I was three at the time and very well behaved and so I was taken to the Gerrards Cross cinema. I sat, I watched and I never fell asleep. I remember the basics, it was about a man with some hounds that liked eating foxes (possibly in Wales), but the huntsman (played by Eric Porter who you remember best from Hands of a Ripper - you know the one where Jack the ripper's child goes crazy apeshit, he's the one that pulls the big sabre from his innards with a door handle) found a fox cub, possibly the offspring of a fox he killed (don't remember that bit either) and brings it up, and the hounds and the fox get on so well. This is a bit like Fox and a Hound, the Disney movie, but it's not exactly like it because if I said that I would get sued by the corporation as they are known for being litigious (like gypsies can be).

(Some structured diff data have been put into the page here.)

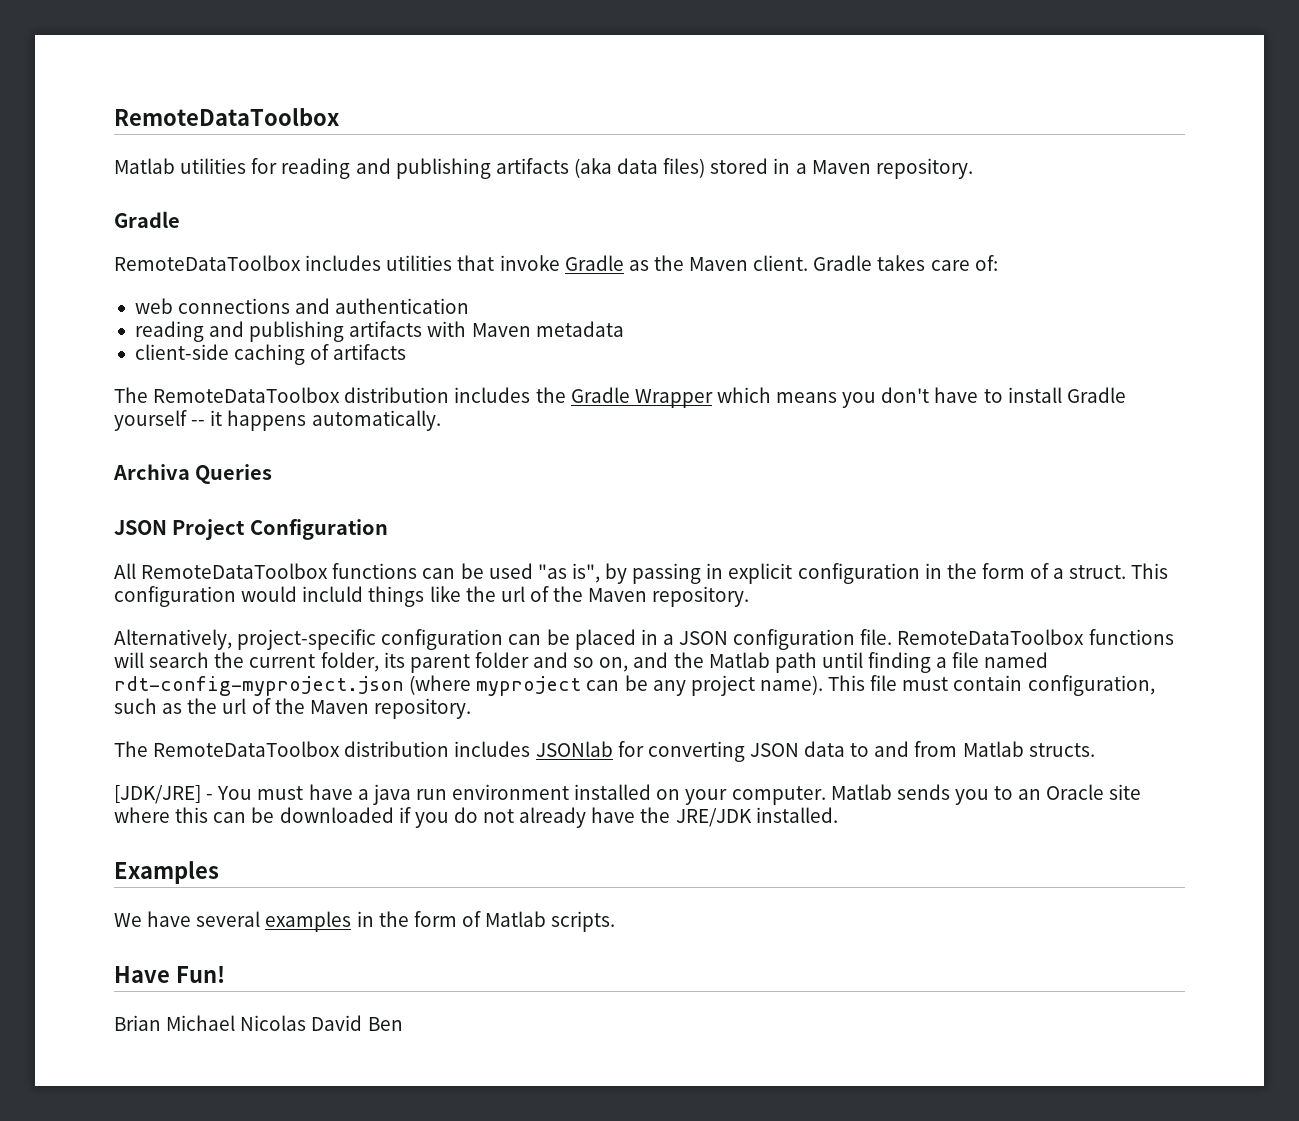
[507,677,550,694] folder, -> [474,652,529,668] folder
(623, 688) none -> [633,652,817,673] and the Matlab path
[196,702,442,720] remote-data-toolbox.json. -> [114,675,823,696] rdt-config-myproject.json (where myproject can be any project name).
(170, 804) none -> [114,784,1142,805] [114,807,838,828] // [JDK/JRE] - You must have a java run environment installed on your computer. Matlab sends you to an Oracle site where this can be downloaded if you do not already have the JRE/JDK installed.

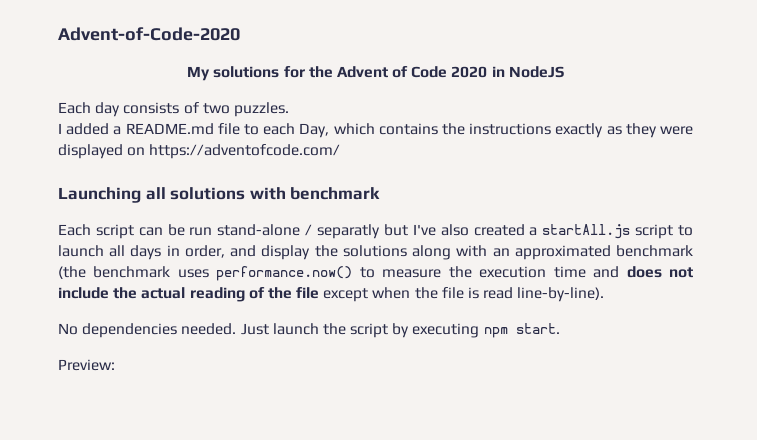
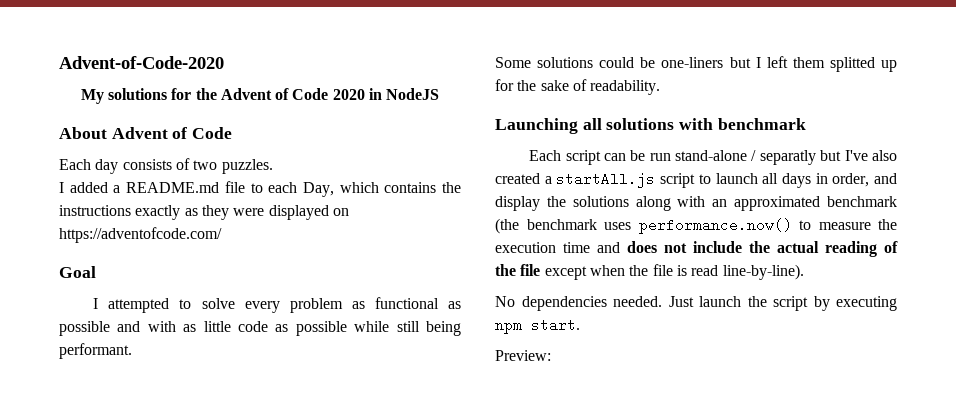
(564, 72) none -> [59,127,233,139] // About Advent of Code
(341, 151) none -> [59,266,96,278] [93,297,462,313] [59,321,461,336] [59,343,132,359] [495,56,897,72] [495,79,661,95] // Goal // I attempted to solve every problem as functional as possible and with as little code as possible while still being performant. // Some solutions could be one-liners but I left them splitted up for the sake of readability.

Anyway, my dad said it was based on a true story, but this was the same time that he said that all food that was blue was poisonous and all of the queen's guardsmen had pigeon toes (both lies I think). There are lots of shots of hounds and foxes and eventually Eric Porter (who was in the original version of The Forsythe Saga) loses most of his hounds when a fox leaps over some railway track and the hounds that followed are crushed by a train (steam possibly). Boy oh boy, Eric is furious, and eventually tries to kill the fox but has a heart attack, and we are left with a fox and a hound looking each other in the eye as the credits roll.

Frankly, I don't know if this film deserves the brilliant 29,998th slot, but it's too late now. I never fell asleep despite being only three, and unlike my young nieces when I took them to Spiceworld the Movie, I didn't keep going on about my 'best bit' afterwards until I nearly shoved their hot chips in their face.